The market welcomes IAG: analysts see the break with Air Europa right | Financial markets

by time news

2024-08-02 13:00:28

IAG CEO, Luis Gallego.Five days

The market has welcomed IAG’s decision to reverse the purchase of Air Europa, but even more so than results leaving the entire company from profit warning launched in the past few days by his competitors. The shares of the holding emerge by 7% and are the reason for the increases in Ibex which registers decreases. From the Renta 4 analysis department they consider that “it is negative news in the medium and long term although we believe that the decision is right considering that the European Commission has imposed conditions that discourage them from moving forward.”

The airline holding company announced its backed out of buying Air Europa because of Brussels demands, which required more concessions from the market. Decision to pay a penalty of 50 million to Globalia, the group’s airline The group retains 20% of the capital that it does not intend to sell in the short term.

At Intermoney they consider that Iberia “is able to grow organically in Barajas, thanks to the support of its parent company and that they will have new attractive consolidation opportunities in the future”, for example TAP or Easyjet.
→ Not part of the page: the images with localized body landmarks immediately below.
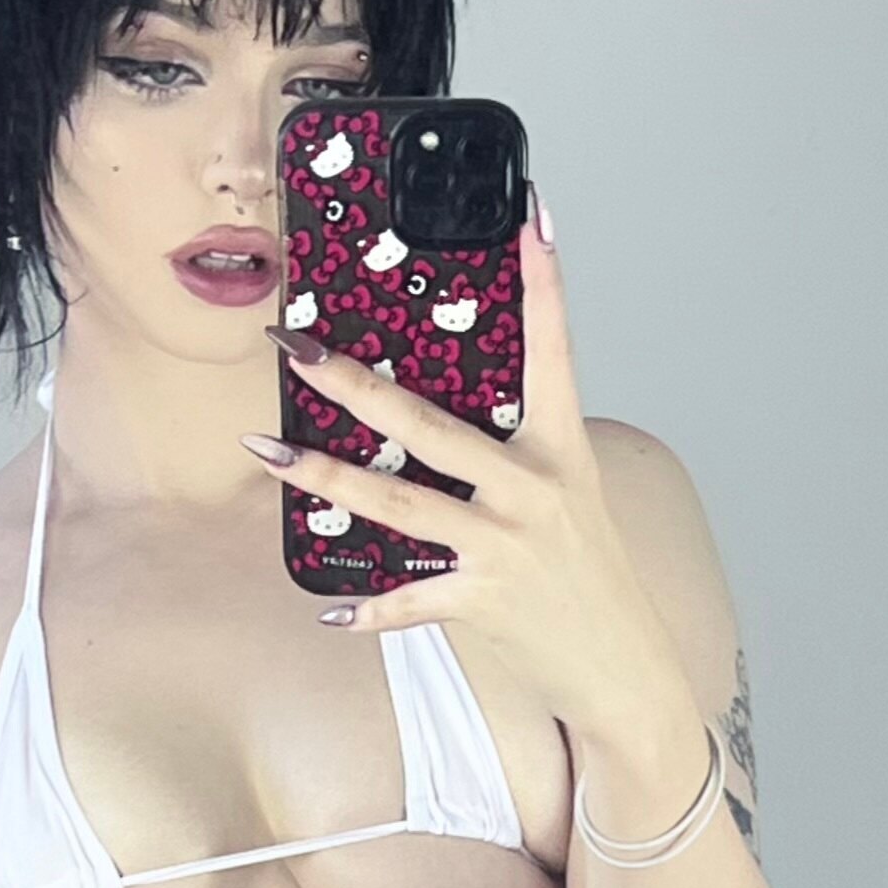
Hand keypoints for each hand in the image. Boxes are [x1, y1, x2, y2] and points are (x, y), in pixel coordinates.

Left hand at [243, 198, 687, 746]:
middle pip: (429, 424)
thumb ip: (516, 459)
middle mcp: (531, 490)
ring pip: (396, 501)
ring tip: (265, 452)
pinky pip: (408, 599)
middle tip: (297, 349)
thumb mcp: (571, 501)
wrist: (621, 670)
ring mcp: (502, 546)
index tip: (532, 217)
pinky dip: (367, 610)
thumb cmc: (589, 581)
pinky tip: (330, 609)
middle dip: (354, 383)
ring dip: (323, 475)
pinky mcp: (480, 602)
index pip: (555, 351)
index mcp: (560, 452)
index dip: (545, 283)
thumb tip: (440, 427)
They also say that the recent approval of the purchase of ITA by Lufthansa after pressure from the Italian Prime Minister, Giorgia Meloni, “could reflect the lack of weight that Spain currently has in Europe.” Bankinter strategists remember that the operation made strategic sense, since it was aimed at “creating a major interregional hub in Madrid, which they will now have to continue to create organically.”

Analyst firms have shown more interest in the quarterly accounts published yesterday after the doubts expressed about the evolution of the sector and the result of the dividend. IAG earned 905 million to June, 1.7% less, but increased its total income by 8.4%, to 14,724 million. “The results are stronger than any of the main competing European airlines” they have published so far, says UBS, after the weakness of the airfares posted by Ryanair or Mr. profit warning from Lufthansa. In addition, it ended five years without dividend distribution by announcing a payment of 0.03 gross euros per share against the 2024 results that will come into effect from September 9. It will involve an outlay of 147 million euros. At Bankinter, they believe that “although the amount is not very high, it is an important step towards normalizing this. That said, some positives: solid results, ending the Ryanair scare and recovering the dividend.”

Intermoney highlights the “solid” results presented by the company, “which exceeded our estimates and consensus, as well as confirming prospects for 2024 in a context where many airlines are cutting their estimates for the full year.” However, analysts say that rates are starting to slow down, although they remain at very high levels if we compare with 2019.” The firm maintains a buy recommendation on IAG with a target price of 2.6 euros per share.